_Your assignment_: Word for word, set down every line of the entries below from the line with "The software confirms that any indication" to the line with "other hair removal methods.", including both, and no other line.
Top of Input records
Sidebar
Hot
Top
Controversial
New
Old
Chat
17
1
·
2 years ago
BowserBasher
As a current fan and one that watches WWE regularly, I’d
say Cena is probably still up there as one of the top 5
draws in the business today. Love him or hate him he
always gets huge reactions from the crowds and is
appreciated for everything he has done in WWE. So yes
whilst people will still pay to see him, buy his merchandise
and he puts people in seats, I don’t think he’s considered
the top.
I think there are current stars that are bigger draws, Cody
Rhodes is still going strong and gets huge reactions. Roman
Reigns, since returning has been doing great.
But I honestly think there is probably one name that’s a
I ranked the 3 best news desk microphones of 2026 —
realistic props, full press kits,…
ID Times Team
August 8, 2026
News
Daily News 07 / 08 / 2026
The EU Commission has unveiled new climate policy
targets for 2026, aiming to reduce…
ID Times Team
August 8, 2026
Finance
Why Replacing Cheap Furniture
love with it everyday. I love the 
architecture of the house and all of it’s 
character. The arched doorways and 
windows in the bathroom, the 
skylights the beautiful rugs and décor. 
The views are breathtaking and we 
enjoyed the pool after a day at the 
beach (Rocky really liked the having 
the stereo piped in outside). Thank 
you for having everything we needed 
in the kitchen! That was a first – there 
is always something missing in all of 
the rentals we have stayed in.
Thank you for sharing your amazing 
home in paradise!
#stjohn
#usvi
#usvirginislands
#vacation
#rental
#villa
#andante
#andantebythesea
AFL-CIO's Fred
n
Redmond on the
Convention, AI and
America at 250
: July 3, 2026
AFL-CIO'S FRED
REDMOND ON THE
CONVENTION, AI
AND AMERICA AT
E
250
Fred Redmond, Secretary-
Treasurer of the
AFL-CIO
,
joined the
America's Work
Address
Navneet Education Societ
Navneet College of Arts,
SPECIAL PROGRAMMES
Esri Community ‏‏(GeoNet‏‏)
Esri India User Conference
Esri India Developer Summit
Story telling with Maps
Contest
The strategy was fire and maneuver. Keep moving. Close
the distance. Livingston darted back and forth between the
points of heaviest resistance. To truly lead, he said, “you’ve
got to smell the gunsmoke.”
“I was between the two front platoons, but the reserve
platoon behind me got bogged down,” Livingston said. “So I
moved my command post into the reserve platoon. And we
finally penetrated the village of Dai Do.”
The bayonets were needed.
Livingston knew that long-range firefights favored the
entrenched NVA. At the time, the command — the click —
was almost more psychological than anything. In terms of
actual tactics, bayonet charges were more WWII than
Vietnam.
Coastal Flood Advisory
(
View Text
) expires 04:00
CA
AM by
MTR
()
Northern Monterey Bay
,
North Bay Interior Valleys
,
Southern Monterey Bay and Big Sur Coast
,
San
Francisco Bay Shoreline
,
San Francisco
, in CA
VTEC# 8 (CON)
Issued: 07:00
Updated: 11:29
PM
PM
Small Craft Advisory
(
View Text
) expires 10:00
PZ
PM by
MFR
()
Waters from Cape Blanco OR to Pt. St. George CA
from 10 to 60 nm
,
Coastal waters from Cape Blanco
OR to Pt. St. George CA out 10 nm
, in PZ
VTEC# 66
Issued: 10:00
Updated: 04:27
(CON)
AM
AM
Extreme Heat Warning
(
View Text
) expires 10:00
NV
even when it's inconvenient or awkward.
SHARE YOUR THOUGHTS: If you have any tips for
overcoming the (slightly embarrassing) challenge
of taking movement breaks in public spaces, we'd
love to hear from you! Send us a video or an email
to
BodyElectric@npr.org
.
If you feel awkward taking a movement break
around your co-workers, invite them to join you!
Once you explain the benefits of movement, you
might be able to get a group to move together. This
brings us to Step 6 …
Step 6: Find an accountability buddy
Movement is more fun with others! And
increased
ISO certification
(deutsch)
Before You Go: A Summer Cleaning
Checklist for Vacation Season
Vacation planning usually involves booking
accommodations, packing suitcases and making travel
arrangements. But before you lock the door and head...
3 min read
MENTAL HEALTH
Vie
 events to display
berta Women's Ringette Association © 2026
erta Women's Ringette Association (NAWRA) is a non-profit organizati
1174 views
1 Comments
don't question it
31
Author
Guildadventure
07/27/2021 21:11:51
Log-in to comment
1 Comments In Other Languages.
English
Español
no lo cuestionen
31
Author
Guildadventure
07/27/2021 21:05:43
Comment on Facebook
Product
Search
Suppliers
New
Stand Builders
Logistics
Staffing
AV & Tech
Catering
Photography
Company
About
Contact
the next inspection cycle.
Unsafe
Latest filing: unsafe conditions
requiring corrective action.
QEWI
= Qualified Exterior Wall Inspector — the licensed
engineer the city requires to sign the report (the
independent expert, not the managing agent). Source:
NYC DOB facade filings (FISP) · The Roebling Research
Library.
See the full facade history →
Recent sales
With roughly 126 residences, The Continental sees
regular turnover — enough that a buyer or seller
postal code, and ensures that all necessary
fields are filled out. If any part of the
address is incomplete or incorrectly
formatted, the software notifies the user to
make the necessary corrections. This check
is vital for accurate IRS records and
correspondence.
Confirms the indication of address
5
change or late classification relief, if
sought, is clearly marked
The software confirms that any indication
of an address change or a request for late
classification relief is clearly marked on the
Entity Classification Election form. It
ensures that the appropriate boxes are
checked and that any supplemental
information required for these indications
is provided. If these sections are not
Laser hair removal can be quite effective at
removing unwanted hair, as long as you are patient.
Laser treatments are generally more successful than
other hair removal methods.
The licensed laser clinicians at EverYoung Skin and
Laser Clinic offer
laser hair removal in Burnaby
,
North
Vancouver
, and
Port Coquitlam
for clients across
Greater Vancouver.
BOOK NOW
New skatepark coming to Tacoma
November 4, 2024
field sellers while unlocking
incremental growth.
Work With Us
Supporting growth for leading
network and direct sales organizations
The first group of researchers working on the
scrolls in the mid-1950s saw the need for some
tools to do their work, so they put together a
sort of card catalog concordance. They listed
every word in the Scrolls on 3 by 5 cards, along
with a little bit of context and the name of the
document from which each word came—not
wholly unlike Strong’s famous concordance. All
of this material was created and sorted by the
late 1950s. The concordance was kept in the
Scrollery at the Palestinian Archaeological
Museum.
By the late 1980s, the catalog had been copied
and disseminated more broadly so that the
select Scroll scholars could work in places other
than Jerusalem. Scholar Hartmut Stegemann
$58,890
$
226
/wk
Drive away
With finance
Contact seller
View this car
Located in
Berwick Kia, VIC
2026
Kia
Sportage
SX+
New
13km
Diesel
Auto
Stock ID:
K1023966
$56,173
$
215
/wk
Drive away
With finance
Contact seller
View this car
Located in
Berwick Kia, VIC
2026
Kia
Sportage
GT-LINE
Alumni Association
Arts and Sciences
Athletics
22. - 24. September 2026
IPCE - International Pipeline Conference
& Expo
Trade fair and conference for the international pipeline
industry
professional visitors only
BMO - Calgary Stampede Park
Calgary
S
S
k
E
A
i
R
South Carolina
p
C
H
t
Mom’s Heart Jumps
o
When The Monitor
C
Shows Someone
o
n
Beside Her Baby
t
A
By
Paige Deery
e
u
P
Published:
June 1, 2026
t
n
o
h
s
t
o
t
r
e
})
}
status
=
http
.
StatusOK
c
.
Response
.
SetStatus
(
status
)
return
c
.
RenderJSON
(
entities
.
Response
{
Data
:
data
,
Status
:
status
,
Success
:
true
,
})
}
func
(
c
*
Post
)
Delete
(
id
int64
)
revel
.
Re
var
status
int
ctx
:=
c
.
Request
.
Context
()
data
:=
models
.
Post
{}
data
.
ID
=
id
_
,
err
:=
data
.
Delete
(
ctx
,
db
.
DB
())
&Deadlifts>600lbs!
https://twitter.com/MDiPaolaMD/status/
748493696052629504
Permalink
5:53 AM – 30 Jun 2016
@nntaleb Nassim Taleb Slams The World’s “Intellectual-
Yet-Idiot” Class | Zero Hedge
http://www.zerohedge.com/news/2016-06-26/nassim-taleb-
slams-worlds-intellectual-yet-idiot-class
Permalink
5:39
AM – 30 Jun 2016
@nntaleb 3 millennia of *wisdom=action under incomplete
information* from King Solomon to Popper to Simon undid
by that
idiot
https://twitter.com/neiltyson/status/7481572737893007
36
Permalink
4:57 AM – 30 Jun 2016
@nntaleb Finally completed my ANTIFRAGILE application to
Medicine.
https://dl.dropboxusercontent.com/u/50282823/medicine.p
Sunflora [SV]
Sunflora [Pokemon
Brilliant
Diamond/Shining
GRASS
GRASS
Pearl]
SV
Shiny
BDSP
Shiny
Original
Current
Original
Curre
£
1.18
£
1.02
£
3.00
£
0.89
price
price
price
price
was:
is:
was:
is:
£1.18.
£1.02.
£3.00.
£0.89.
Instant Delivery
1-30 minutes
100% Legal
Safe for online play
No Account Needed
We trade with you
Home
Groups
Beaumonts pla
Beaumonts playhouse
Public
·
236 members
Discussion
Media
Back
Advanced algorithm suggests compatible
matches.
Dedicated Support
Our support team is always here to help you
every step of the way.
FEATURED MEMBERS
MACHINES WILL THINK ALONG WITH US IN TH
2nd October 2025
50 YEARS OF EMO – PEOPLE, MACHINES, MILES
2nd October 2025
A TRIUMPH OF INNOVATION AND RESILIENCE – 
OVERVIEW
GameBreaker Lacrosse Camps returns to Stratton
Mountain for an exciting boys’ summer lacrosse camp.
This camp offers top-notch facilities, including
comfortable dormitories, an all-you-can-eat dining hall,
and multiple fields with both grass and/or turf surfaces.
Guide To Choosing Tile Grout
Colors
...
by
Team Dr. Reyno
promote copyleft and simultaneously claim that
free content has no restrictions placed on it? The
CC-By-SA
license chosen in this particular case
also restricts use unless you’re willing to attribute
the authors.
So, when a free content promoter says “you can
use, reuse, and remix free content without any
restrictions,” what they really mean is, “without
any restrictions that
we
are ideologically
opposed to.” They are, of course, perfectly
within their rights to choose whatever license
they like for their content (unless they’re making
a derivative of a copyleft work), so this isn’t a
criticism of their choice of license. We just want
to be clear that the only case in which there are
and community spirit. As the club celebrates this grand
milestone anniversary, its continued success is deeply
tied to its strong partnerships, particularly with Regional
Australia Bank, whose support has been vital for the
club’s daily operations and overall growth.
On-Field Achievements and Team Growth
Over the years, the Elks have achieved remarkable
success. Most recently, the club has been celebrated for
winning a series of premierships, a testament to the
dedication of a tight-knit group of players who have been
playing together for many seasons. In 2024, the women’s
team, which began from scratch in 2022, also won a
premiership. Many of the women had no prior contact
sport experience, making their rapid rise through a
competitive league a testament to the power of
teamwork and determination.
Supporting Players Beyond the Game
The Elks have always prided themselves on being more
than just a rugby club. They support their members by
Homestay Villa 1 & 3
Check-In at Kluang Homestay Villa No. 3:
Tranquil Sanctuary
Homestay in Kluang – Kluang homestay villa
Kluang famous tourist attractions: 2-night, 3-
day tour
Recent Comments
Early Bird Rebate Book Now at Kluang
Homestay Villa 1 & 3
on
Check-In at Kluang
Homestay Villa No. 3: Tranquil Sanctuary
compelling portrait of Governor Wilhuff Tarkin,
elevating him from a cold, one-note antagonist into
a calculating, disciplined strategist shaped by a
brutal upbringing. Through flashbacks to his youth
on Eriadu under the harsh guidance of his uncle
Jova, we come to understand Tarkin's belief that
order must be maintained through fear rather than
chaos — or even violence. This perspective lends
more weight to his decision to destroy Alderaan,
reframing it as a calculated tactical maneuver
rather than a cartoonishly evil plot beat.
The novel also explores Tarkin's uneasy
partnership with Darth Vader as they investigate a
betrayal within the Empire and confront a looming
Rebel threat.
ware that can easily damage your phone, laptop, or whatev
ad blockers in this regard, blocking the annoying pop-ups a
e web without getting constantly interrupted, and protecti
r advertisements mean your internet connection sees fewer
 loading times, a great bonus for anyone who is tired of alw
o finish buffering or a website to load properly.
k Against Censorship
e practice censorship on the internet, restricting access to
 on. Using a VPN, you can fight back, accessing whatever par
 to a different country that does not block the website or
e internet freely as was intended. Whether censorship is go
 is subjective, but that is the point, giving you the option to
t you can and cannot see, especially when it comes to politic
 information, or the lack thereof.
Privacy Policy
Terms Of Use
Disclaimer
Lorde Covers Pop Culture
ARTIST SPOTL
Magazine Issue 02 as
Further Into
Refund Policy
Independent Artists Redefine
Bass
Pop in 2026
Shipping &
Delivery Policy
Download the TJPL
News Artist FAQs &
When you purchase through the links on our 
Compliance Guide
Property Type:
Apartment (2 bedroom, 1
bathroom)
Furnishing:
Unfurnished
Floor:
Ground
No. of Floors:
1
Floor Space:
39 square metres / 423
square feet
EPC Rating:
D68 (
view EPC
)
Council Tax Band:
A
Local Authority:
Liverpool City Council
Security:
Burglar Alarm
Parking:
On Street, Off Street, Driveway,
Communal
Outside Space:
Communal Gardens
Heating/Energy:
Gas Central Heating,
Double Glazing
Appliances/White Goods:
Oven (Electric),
Bottom of Input records
_Exercise response_:
The software confirms that any indication
of an address change or a request for late
classification relief is clearly marked on the
Entity Classification Election form. It
ensures that the appropriate boxes are
checked and that any supplemental
information required for these indications
is provided. If these sections are not
Laser hair removal can be quite effective at
removing unwanted hair, as long as you are patient.
Laser treatments are generally more successful than
other hair removal methods.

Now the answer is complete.